Other suggestions welcome, by the way, for songs covering this topic. I’m sure I’ve missed something. In the meantime, T-shirts.
/Angel Dust T-shirt
The first-ever band T-shirt I owned was this one. I kept it for some years (I initially got it when I was about thirteen or fourteen), but as I shot up in height later in my teens it ended up being way too small. Remarkably the design still sells and is quite a common T-shirt even now. I still love Angel Dust, too.
/Altitude not Attitude T-shirt
Something of a legendary shirt, this, so it turns out – although mine (purchased sometime around 1993?) was worn to death by me and expired sometime around when I left University at the turn of the Millenium. Never the warmest of T-shirts – the thin white cotton and short-sleeves saw to that – meant that it was very much the norm to wear this with a black long-sleeve T-shirt underneath it. The design was as gloriously over the top as the band were at the time, too – a glittery golden sun, with (glittery) blue swathed cherub flying across it, and in big letters on the back, “altitude not attitude”. I think it is fair to say there are a few meanings to it. However, around about this time – Gish era and onward – the Pumpkins were my favourite band. Yeah, they may have committed a multitude of musical sins since – or at least Billy Corgan has – but for the first three albums and B-sides compilation Pisces Iscariot, they didn’t put a single foot wrong.
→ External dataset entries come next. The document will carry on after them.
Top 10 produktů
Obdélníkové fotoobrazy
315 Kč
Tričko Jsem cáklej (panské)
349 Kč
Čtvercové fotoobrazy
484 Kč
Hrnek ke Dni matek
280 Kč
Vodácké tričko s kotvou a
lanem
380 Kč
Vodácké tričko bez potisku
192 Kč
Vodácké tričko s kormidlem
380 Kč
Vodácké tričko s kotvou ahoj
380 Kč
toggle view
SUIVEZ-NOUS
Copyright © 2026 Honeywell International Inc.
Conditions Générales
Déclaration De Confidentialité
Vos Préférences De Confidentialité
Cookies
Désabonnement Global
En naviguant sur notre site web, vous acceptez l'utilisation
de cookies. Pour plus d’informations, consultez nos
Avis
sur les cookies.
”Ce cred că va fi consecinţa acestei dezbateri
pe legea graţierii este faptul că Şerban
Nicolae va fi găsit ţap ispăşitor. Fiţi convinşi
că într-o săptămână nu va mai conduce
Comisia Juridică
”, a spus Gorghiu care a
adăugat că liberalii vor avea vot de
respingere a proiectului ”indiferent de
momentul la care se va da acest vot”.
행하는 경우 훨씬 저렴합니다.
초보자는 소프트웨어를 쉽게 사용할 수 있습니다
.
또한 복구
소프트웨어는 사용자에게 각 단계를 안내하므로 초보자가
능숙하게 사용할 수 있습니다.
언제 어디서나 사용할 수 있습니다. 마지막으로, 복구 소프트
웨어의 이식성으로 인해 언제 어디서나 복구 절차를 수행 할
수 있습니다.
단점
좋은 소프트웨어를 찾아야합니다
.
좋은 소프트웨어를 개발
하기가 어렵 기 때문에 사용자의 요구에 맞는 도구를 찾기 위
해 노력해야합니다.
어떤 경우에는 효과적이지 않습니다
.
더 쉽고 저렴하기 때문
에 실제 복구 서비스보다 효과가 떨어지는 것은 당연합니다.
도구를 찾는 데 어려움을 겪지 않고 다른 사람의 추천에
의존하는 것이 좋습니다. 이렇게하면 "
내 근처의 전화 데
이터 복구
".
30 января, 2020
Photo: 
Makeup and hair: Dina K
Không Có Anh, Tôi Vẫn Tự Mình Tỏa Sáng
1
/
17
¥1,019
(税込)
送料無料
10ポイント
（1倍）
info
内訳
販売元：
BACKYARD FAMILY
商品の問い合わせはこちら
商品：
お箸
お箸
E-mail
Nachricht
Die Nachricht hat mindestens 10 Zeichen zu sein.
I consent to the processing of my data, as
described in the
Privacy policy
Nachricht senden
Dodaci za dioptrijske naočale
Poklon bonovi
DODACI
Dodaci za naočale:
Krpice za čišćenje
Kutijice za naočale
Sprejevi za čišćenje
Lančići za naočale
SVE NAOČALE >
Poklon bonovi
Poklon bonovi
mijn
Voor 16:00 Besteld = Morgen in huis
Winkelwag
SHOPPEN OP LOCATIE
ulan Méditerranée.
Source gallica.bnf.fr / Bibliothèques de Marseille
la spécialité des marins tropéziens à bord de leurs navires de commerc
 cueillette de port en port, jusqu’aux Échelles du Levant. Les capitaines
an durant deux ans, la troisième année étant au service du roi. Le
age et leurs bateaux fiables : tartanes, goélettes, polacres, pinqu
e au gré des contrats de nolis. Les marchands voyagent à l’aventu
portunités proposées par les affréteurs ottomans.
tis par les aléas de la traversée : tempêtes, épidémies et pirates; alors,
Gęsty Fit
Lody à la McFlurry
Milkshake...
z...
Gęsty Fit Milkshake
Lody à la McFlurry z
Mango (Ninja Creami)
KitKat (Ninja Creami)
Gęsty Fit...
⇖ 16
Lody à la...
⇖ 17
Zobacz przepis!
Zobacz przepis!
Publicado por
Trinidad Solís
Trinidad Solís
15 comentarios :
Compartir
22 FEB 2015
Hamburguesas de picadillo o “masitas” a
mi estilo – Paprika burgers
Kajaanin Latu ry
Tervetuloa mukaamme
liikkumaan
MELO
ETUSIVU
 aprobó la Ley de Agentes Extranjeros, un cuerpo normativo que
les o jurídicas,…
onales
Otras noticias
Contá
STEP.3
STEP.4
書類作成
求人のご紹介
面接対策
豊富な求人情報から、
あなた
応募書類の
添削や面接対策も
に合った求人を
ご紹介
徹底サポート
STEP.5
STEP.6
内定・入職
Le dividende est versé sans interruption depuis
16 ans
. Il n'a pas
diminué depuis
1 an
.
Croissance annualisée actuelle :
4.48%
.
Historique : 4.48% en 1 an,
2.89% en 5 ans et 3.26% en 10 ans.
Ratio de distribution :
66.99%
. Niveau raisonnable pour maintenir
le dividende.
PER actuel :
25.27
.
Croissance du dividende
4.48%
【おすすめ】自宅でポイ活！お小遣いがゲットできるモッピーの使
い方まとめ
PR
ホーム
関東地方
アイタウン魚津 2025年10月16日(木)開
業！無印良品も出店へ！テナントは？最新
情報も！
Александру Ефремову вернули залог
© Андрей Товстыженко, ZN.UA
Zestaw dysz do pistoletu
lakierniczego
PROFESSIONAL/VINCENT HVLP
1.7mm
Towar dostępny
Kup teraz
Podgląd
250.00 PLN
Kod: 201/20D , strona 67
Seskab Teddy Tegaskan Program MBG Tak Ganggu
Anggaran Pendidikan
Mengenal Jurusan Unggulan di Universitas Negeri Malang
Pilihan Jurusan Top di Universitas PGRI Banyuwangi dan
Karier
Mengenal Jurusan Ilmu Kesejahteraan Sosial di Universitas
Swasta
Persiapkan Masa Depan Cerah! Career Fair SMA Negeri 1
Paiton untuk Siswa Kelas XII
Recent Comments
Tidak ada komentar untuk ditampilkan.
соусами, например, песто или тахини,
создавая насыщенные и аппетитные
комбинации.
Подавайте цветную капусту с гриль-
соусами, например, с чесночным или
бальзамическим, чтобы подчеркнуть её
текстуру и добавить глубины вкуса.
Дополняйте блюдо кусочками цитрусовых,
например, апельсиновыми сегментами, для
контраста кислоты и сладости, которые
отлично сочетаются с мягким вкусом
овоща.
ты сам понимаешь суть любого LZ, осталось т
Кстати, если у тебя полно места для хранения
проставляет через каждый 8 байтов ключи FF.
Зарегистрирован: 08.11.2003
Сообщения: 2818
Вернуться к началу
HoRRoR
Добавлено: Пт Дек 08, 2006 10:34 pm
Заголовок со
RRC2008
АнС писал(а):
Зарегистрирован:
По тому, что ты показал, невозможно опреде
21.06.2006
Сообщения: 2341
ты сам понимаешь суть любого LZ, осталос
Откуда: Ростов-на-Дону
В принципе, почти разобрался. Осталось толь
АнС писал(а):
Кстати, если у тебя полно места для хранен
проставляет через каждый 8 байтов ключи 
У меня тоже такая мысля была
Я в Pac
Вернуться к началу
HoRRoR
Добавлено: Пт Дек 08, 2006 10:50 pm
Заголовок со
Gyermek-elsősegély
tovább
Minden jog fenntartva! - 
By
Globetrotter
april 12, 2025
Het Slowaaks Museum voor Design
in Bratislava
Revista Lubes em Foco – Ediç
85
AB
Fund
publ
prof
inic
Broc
The first of three TYG T-shirts I’ve got, this one was picked up at the first of their shows that I attended (in December 2007), and has long been one of my favourite shirts, even if it’s a bit tight on me nowadays. It’s such a subtle design, too – the logo on the backprint is the only hint to the band (the instantly recognisable stick figures, if you know the band), the “secret” on the front naturally tells you nothing at all.
/Fuck Art Let’s Kill T-shirt
Yeah, I know, it’s a new one, not an original, but frankly, I don’t fucking care. I’ve wanted one of these for *years*, so when the Hydrogen Bar people popped up on Jared’s Facebook offering another batch for sale, I wasn’t missing out. Let’s just say I have to be careful where I wear it, though – before Slimelight on Saturday, I had four comments going to the toilets and back in the Mucky Pup. Oops.
/You People Make Me Fucking Sick T-shirt
I have few “offensive” T-shirts – in fact, the number of those that I’ve ever owned that contain swearing on the print I can count on one hand, including the one above – but I guess this one counts. Also notable for one of the few non-black T-shirts I own, I guess, the slogan on the front sums up the bitter contempt of most Swans material for the outside world – and you. Funnily enough, I generally need to be in a certain mood to wear this. Talking of offensive T-shirts, there was a fascinating article earlier in the year on Rolling Stone about the most offensive band T-shirt of them all that is well worth a read.
/EU UK T-shirt
Not many bands have taken Fugazi’s lead with fair pricing – and indeed some of the pricing for merchandise is frankly downright criminal (I’ve seen some bands now charging £25 for a basic printed T-shirt – and let’s not talk about the pricing of workshirts or hoodies, eh?). Death Grips, on their one tour in the UK so far, were rather different, no to mention surprisingly brilliant live as well. They had one design of T-shirt, in black-on-white or white-on-black, that was very striking indeed, and cost just £10. It was perhaps unsurprising that the merch table was doing very good business all night…
So anyway: what are your favourite band T-shirts?